Dining at a Top 10 restaurant should feel like a comfortable, special treat from start to finish. Caring staff who offer true hospitality are all-important. The tables shouldn’t be too wide across to hamper easy conversation, or too close to that of neighbours. The music shouldn’t be too loud; the room should not echo; chairs should be comfortable. Guests should be asked if they are happy with the temperature and their surroundings.
While wine offerings and pairings are judged for aspects like value for money and variety, individual wines are not judged, and restaurants are not penalised for offering only estate wines if this matches the restaurant’s philosophy. It’s all about synergy. The beverage list needs to fit the style of food, the vibe the restaurant wants to create, as well as the target market. A smart sommelier and an astute general manager will ensure the beverage offering is at the right level.

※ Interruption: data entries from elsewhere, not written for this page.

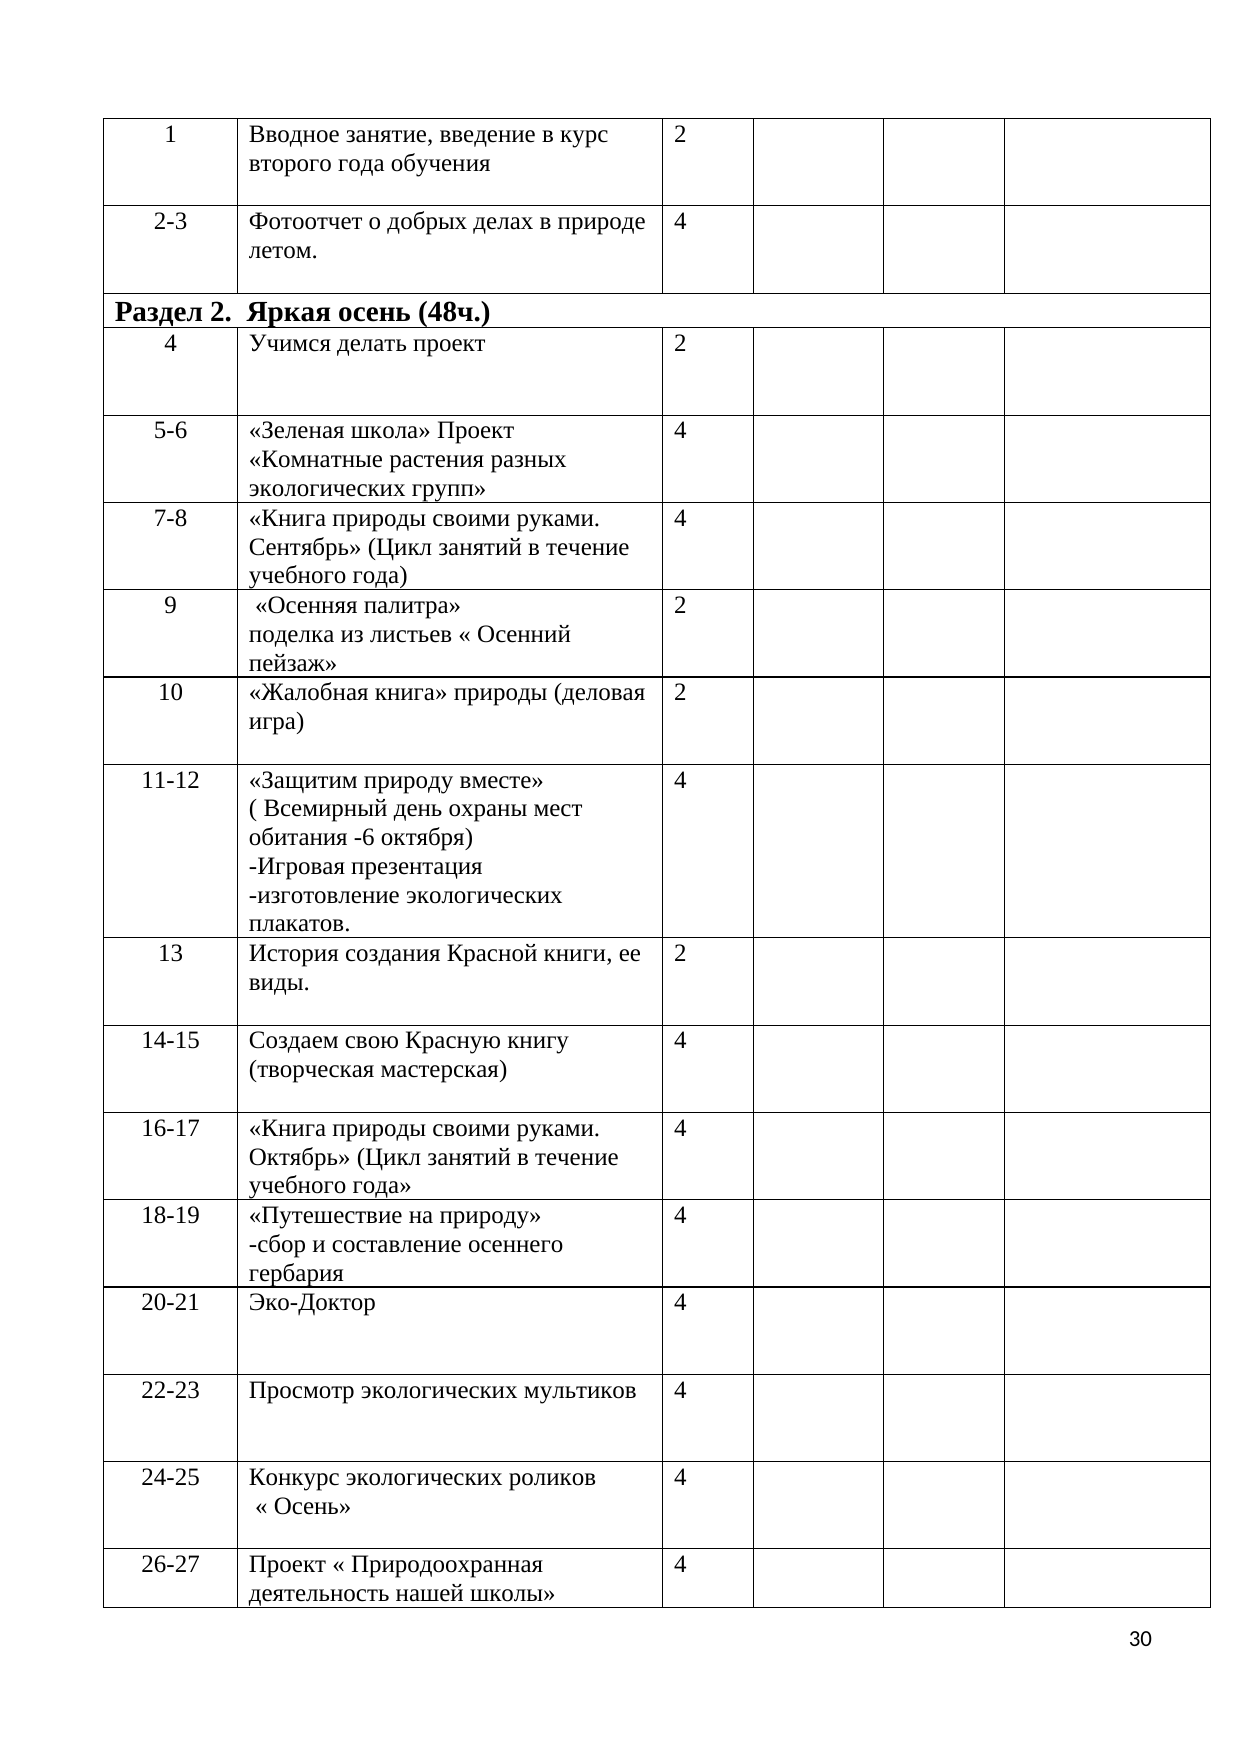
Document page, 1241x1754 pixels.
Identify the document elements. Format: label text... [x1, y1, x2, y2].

table_cell [884, 206, 1004, 293]
table_cell 18-19 [104, 1200, 237, 1286]
table_cell [1005, 119, 1210, 205]
table_cell Вводное занятие, введение в курс второго года обучения [238, 119, 662, 205]
table_cell 4 [663, 1200, 753, 1286]
table_cell [884, 1026, 1004, 1112]
table_cell 4 [663, 765, 753, 937]
table_cell [754, 765, 883, 937]
table_cell 4 [663, 1026, 753, 1112]
table_cell Создаем свою Красную книгу (творческая мастерская) [238, 1026, 662, 1112]
table_cell 4 [663, 1549, 753, 1607]
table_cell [238, 1549, 662, 1607]
table_cell 2 [663, 938, 753, 1024]
table_cell 11-12 [104, 765, 237, 937]
table_cell 4 [663, 1462, 753, 1548]
table_cell [1005, 590, 1210, 676]
table_cell [1005, 503, 1210, 589]
table_cell 4 [663, 503, 753, 589]
table_cell [754, 1375, 883, 1461]
table_cell [1005, 416, 1210, 502]
table_cell [1005, 1200, 1210, 1286]
table_cell 4 [663, 416, 753, 502]
table_cell 26-27 [104, 1549, 237, 1607]
table_cell [884, 938, 1004, 1024]
table_cell Эко-Доктор [238, 1288, 662, 1374]
table_cell 24-25 [104, 1462, 237, 1548]
table_cell [884, 503, 1004, 589]
table_cell 7-8 [104, 503, 237, 589]
table_cell «Книга природы своими руками. Сентябрь» (Цикл занятий в течение учебного года) [238, 503, 662, 589]
table_cell [754, 590, 883, 676]
table_cell [754, 503, 883, 589]
table_cell [1005, 328, 1210, 414]
table_cell 14-15 [104, 1026, 237, 1112]
table_cell [1005, 1026, 1210, 1112]
table_cell [884, 678, 1004, 764]
table_cell 20-21 [104, 1288, 237, 1374]
table_cell 1 [104, 119, 237, 205]
table_cell [754, 938, 883, 1024]
table_cell 16-17 [104, 1113, 237, 1199]
table_cell [884, 119, 1004, 205]
table_cell [754, 678, 883, 764]
table_cell Учимся делать проект [238, 328, 662, 414]
table_cell [754, 1288, 883, 1374]
table_cell [1005, 206, 1210, 293]
table_cell 2 [663, 678, 753, 764]
table_cell [1005, 678, 1210, 764]
table_cell 4 [663, 1113, 753, 1199]
table_cell История создания Красной книги, ее виды. [238, 938, 662, 1024]
table_cell [754, 1026, 883, 1112]
table_cell [1005, 1113, 1210, 1199]
table_cell [1005, 1375, 1210, 1461]
table_cell [884, 1288, 1004, 1374]
table_cell [754, 1549, 883, 1607]
table_cell [884, 416, 1004, 502]
table_cell [1005, 1462, 1210, 1548]
table_cell [1005, 1549, 1210, 1607]
table_cell 4 [663, 1288, 753, 1374]
table_cell 4 [663, 206, 753, 293]
table_cell «Книга природы своими руками. Октябрь» (Цикл занятий в течение учебного года» [238, 1113, 662, 1199]
table_cell [884, 1113, 1004, 1199]
table_cell «Защитим природу вместе» ( Всемирный день охраны мест обитания -6 октября) -Игровая презентация -изготовление экологических плакатов. [238, 765, 662, 937]
table_cell [1005, 765, 1210, 937]
table_cell «Осенняя палитра» поделка из листьев « Осенний пейзаж» [238, 590, 662, 676]
table_cell 4 [663, 1375, 753, 1461]
table_cell «Зеленая школа» Проект «Комнатные растения разных экологических групп» [238, 416, 662, 502]
table_cell [754, 1462, 883, 1548]
table_cell Фотоотчет о добрых делах в природе летом. [238, 206, 662, 293]
table_cell [884, 590, 1004, 676]
table_cell Конкурс экологических роликов « Осень» [238, 1462, 662, 1548]
table_cell [884, 765, 1004, 937]
table_cell 2-3 [104, 206, 237, 293]
table_cell [884, 1375, 1004, 1461]
table_cell 2 [663, 119, 753, 205]
table_cell [754, 416, 883, 502]
table_cell Просмотр экологических мультиков [238, 1375, 662, 1461]
table_cell «Путешествие на природу» -сбор и составление осеннего гербария [238, 1200, 662, 1286]
table_cell [884, 1462, 1004, 1548]
table_cell Раздел 2. Яркая осень (48ч.) [104, 294, 1210, 327]
table_cell 2 [663, 328, 753, 414]
table_cell [754, 206, 883, 293]
table_cell 13 [104, 938, 237, 1024]
table_cell [884, 1549, 1004, 1607]
table_cell [754, 328, 883, 414]
table_cell «Жалобная книга» природы (деловая игра) [238, 678, 662, 764]
table_cell [1005, 938, 1210, 1024]
table_cell 10 [104, 678, 237, 764]
table_cell [884, 328, 1004, 414]
table_cell [754, 1113, 883, 1199]
table_cell 4 [104, 328, 237, 414]
table_cell [1005, 1288, 1210, 1374]
table_cell 22-23 [104, 1375, 237, 1461]
table_cell [754, 1200, 883, 1286]
table_cell 2 [663, 590, 753, 676]
table_cell 5-6 [104, 416, 237, 502]
table_cell [884, 1200, 1004, 1286]
table_cell [754, 119, 883, 205]
table_cell 9 [104, 590, 237, 676]
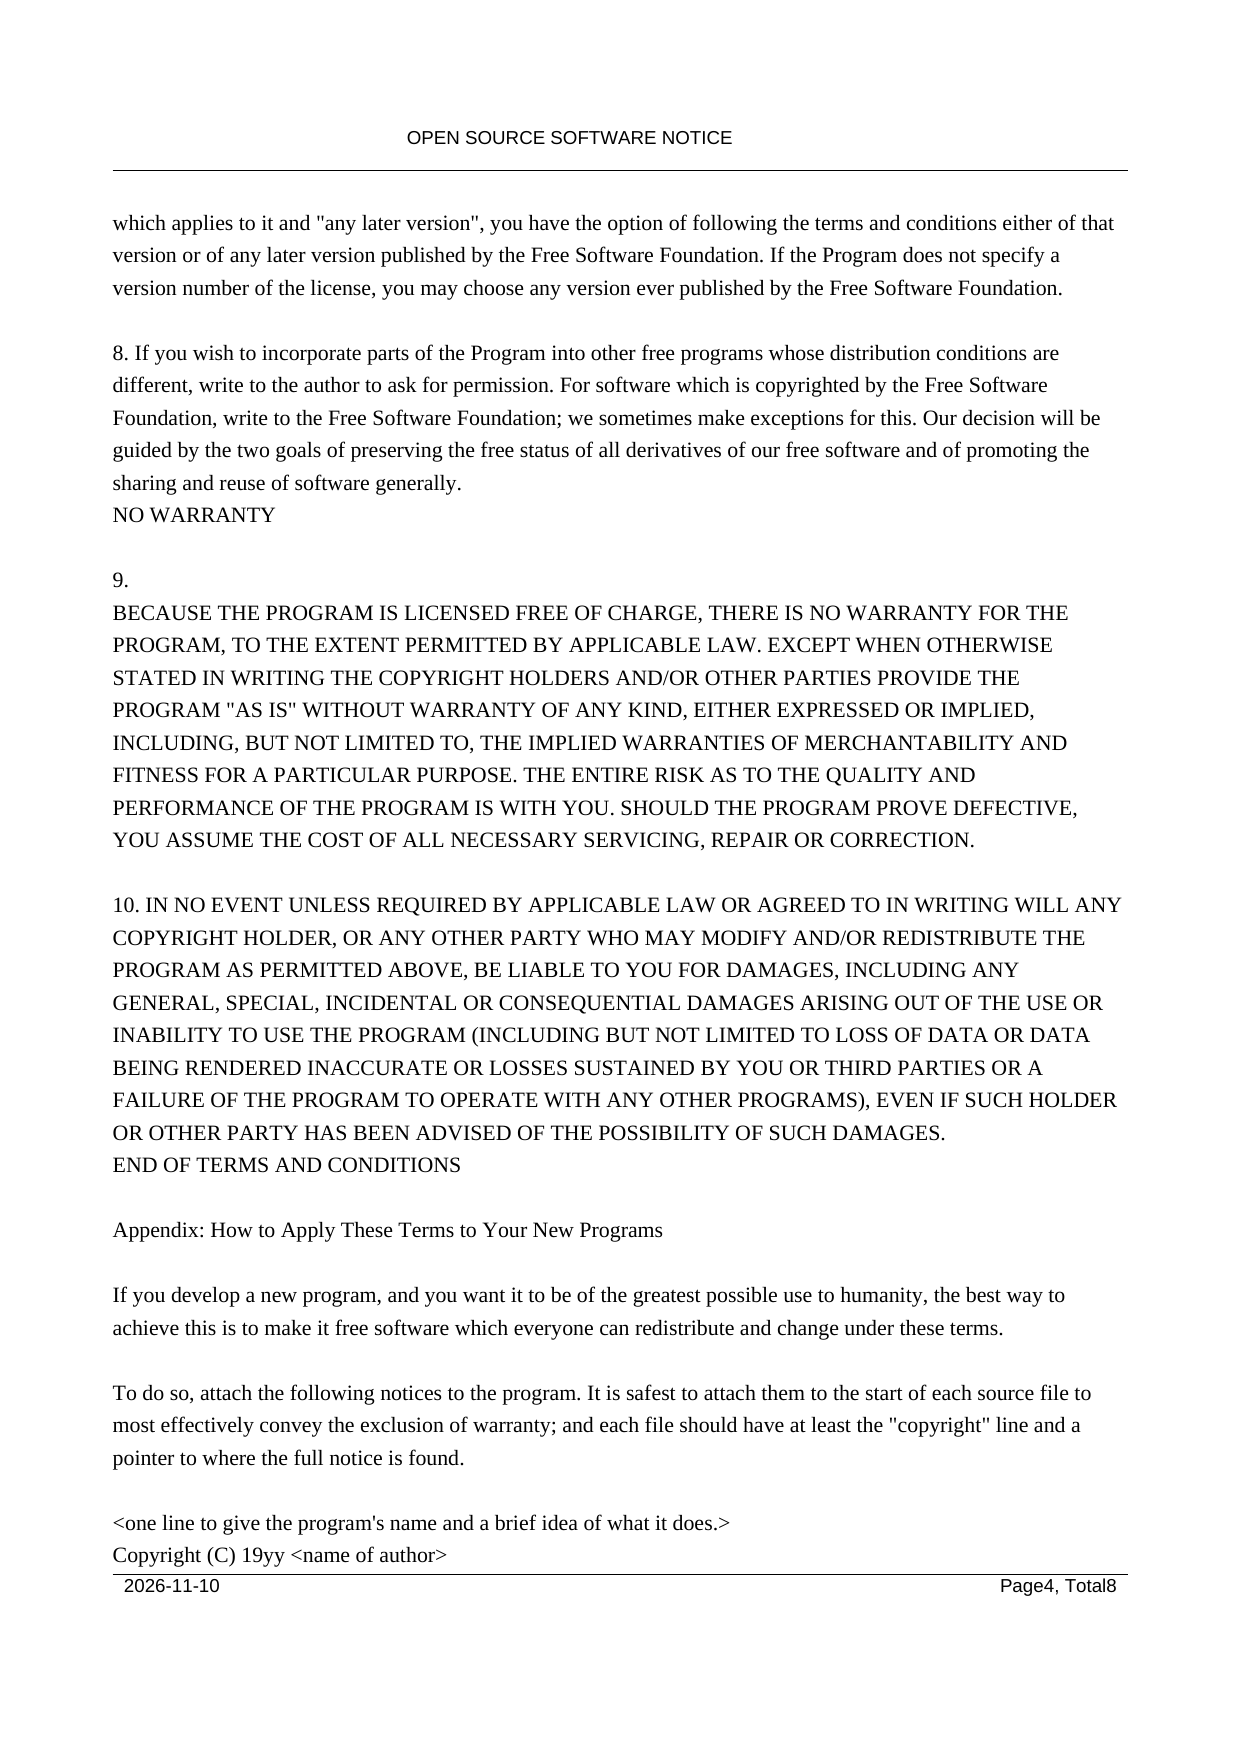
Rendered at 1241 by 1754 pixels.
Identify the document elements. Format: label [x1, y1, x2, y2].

Does your restaurant have its own garden or is it situated near farmland? Does the menu boast about seasonal, local produce? Make sure you reflect that on your menu. Even if you’re a meat-focused eatery, ensure there are enough plant-based options. It’s the way of the future.
The head chef should do more tasting at the pass to ensure that every dish is consistently seasoned.
Guests should walk away feeling happy they got what they paid for, whether they paid R200 or R2 000 per person. The price should match the quality, technique and entire experience. Ultimately, the judges need to ask themselves the following, and answer with an emphatic yes: “Would I personally pay my own money to eat here? Would I come again, and recommend it to friends?”